Morganite is also known as pink beryl, rose beryl, pink emerald, and "cesian (or caesian) beryl".

== Characteristics ==
The pink color of morganite is attributed to Mn^{2+} ions. Morganite is pleochroic; when it is viewed down its crystallographic axis the color is more pink.

In comparison to emerald, morganite has fewer inclusions and fractures, thus making it more durable than emerald.

== History ==
Pink beryl of fine color and good sizes was first discovered on an island off the coast of Madagascar in 1910. It was also known, with other gemstone minerals, such as tourmaline and kunzite, at Pala, California.
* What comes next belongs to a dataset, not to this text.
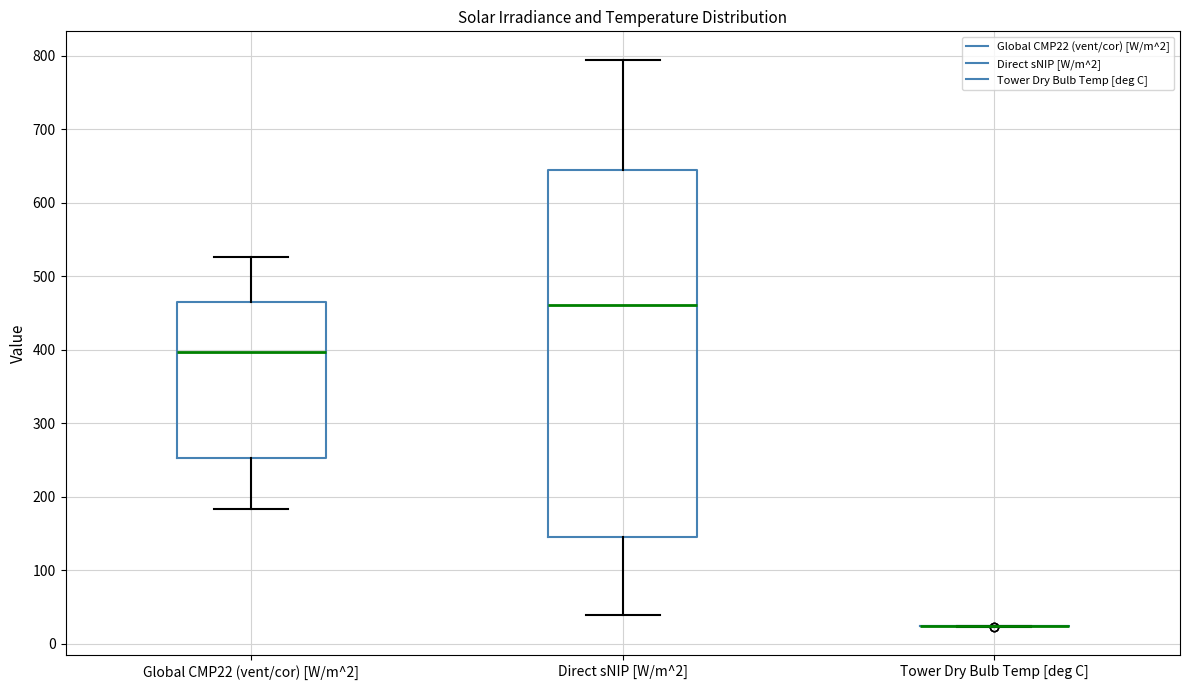

Reading left to right, read every box against the y-axis: the position of its median line, the range the box covers, and the ends of its whiskers. The values are not printed on the chart, so give them approximately, as read against the axis.

Global CMP22 (vent/cor) [W/m^2]: median 400, box 250 to 470, whiskers 180 to 530
Direct sNIP [W/m^2]: median 460, box 150 to 650, whiskers 40 to 790
Tower Dry Bulb Temp [deg C]: box collapsed to a line at 20, whiskers 20 to 20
In December 1910, the New York Academy of Sciences named the pink variety of beryl "morganite" after financier J. P. Morgan.

On October 7, 1989, one of the largest gem morganite specimens ever uncovered, eventually called "The Rose of Maine", was found at the Bennett Quarry in Buckfield, Maine, US. The crystal, originally somewhat orange in hue, was 23 cm long and about 30 cm across, and weighed (along with its matrix) just over 50 lb.

Before 2011, morganite was unknown in many jewelry stores. But, recently morganite has been increasing in popularity.

== Value and popularity ==
According to a 2017 survey, morganite is the second most popular non-diamond stone, after sapphire. A single carat of morganite can cost about $300.

Morganite is one of the rarest members of the beryl family, second only to red beryl. Due to the scarcity of morganites, especially those of high quality, they tend to be among the most expensive per carat. Ones that are deep pink in color tend to be the most valuable.